As the eldest girl, Kavita carries herself with the confidence and determination needed to take on a system that has left Mumbai’s working poor in a decades-long state of utter neglect. Torrential monsoon rains bring fever, illness and sometimes even unnecessary death. Kavita and her family do not have access to clean water and they must pay to use the toilet and to wash their clothes at public bathrooms, extra expenditure they can ill afford. Harassment from authorities and local residents puts their pavement homes under daily threat of being pushed out. Kavita owns few possessions: a small cooking stove, a few changes of clothing, a bucket to bathe in. In a life filled with waiting for government intervention, for respect from the city she calls home, for a day without struggle, Kavita is also in a constant state of readiness to being ‘moved on’ at any moment.
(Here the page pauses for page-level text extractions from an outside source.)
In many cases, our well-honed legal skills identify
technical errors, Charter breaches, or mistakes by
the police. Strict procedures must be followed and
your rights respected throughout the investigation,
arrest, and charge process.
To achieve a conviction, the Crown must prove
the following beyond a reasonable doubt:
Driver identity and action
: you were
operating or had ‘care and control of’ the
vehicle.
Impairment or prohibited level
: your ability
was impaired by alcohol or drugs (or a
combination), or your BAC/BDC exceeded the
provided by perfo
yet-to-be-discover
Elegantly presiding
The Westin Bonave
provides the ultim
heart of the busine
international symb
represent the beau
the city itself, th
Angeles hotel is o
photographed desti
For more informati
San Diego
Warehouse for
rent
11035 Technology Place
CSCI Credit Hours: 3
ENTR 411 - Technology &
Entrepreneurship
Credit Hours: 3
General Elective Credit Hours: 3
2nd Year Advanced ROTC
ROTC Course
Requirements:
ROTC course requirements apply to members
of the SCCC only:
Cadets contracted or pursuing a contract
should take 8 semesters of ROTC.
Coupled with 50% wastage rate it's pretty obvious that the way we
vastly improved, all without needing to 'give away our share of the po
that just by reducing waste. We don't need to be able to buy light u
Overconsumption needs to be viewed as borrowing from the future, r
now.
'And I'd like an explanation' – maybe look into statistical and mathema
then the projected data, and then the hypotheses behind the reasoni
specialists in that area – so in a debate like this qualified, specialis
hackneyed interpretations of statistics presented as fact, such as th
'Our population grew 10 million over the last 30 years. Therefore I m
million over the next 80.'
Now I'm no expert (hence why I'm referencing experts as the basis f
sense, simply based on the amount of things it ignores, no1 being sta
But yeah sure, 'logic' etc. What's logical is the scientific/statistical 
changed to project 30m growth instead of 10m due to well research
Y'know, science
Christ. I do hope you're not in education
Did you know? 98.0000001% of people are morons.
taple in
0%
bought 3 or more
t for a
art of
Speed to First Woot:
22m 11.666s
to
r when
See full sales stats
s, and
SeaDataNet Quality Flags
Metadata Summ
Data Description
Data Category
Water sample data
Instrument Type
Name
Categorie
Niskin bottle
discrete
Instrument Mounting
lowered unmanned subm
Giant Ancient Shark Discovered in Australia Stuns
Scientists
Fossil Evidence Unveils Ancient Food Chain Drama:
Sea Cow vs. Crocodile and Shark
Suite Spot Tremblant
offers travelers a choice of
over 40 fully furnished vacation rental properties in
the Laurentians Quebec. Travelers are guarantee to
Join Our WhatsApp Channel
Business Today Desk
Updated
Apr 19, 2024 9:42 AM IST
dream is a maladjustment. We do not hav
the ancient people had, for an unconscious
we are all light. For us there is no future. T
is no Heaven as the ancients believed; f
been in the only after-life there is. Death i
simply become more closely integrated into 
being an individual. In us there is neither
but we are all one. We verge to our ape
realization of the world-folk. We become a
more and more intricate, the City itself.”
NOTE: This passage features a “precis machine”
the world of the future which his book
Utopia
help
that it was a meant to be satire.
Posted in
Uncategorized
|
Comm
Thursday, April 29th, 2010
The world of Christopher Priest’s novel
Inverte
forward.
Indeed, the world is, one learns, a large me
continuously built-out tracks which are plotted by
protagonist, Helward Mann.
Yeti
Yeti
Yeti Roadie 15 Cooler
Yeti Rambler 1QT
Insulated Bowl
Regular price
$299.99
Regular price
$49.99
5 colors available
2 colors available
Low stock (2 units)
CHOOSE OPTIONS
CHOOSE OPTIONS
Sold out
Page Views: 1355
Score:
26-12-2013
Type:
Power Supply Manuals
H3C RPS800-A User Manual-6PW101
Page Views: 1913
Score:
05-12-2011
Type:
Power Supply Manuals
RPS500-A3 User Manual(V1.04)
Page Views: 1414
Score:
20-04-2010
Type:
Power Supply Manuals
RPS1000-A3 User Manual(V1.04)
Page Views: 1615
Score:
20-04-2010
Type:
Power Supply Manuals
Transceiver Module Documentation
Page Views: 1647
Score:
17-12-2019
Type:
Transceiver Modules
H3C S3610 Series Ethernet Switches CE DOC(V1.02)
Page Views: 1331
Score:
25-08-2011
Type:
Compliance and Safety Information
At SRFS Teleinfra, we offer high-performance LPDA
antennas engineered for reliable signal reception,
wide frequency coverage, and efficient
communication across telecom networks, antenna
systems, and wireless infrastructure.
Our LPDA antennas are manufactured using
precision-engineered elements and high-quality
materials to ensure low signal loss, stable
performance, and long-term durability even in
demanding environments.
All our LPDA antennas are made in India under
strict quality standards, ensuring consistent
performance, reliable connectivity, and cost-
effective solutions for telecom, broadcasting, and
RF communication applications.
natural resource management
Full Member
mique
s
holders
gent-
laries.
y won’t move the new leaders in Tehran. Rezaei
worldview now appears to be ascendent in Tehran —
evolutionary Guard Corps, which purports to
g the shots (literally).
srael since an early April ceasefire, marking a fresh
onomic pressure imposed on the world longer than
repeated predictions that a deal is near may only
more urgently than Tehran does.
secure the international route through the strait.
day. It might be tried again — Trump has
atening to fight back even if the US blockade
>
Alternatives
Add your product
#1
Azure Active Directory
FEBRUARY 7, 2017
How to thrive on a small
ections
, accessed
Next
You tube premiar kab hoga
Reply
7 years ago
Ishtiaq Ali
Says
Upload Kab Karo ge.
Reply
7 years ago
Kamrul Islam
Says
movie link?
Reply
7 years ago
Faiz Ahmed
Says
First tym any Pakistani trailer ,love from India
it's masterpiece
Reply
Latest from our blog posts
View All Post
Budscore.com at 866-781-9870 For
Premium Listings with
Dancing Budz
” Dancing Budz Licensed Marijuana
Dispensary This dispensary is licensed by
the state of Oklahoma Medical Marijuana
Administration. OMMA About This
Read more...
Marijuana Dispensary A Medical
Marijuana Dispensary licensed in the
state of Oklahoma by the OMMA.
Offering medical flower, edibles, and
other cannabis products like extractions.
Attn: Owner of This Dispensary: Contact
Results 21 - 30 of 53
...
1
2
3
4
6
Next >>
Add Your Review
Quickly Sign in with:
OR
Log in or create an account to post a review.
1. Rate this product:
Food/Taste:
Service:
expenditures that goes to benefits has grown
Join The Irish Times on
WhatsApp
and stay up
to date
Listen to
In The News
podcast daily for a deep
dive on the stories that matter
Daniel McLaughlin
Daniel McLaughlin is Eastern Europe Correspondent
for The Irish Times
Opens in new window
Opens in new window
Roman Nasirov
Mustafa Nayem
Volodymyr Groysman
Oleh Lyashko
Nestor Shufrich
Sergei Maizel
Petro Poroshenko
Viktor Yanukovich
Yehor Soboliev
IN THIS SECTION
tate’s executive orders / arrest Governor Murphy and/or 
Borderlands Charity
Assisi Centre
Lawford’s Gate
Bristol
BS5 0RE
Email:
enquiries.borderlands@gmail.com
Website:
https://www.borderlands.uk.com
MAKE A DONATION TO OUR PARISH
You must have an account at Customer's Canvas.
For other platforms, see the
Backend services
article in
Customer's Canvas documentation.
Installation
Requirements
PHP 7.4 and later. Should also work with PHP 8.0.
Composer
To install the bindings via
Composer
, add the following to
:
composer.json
Kavita rises at dawn to head to a nearby market, where she sells used clothes that she collects from housewives residing in the nearby tenements. She deals in small amounts 10, 20 or 50 rupees just enough to feed her family members for the day, with little left over to meet her one aspiration: to move her family into the security of a small room, any space they could safely call home.
“I want to be something. I want to improve my life. I can’t live my entire life this way,” she says. Like most children of the streets, she left school to help support her family. Illiteracy, Kavita confesses, has been an obstacle to getting better work and wages. Her own lack of education has fuelled her crusade for the next generation of girls in her family, especially for her two nieces. “I’ll do anything … I’ll make garlands from flowers, any kind of domestic work, even if I get 20 rupees, I’ll save it up. But I’ll make their life better. Tomorrow, my nieces won’t say, “my mother’s sister left me illiterate”. Rather, “I was illiterate but I overcame this by the help of my mother’s sister.’”
Kavita and her family live their precarious existence surrounded by the abundant offerings of central Mumbai, one of the sprawling city’s busiest and most affluent neighbourhoods. The city’s main train station, Mumbai Central, loads off legions of new arrivals to the city from villages across the country. Kavita’s parents once disembarked from this station, never realising they would spend half a century just outside its doors, giving birth to their children there and watching them grow up out in the open. They quickly realised that the “city of dreams”- where Bollywood and India’s Wall Street converge, doesn’t roll out the red carpet for everyone
Kavita, and her family are some of the first beneficiaries of our ID program. They will be part of the first cohort to enrol and in time receive official documentation, which in turn will help them move on. The little time she has to herself she devotes to advising other women and families on how to receive schooling or find jobs in the area. What she really wants though, is respect “Being poor,” she says, “is not a crime,” and she wants the city to see its homeless residents as contributors who need help and who have dreams and aspirations like any other member of society. “We also want a house and want our children and grandchildren to do well,” she says. “I also want a better life.”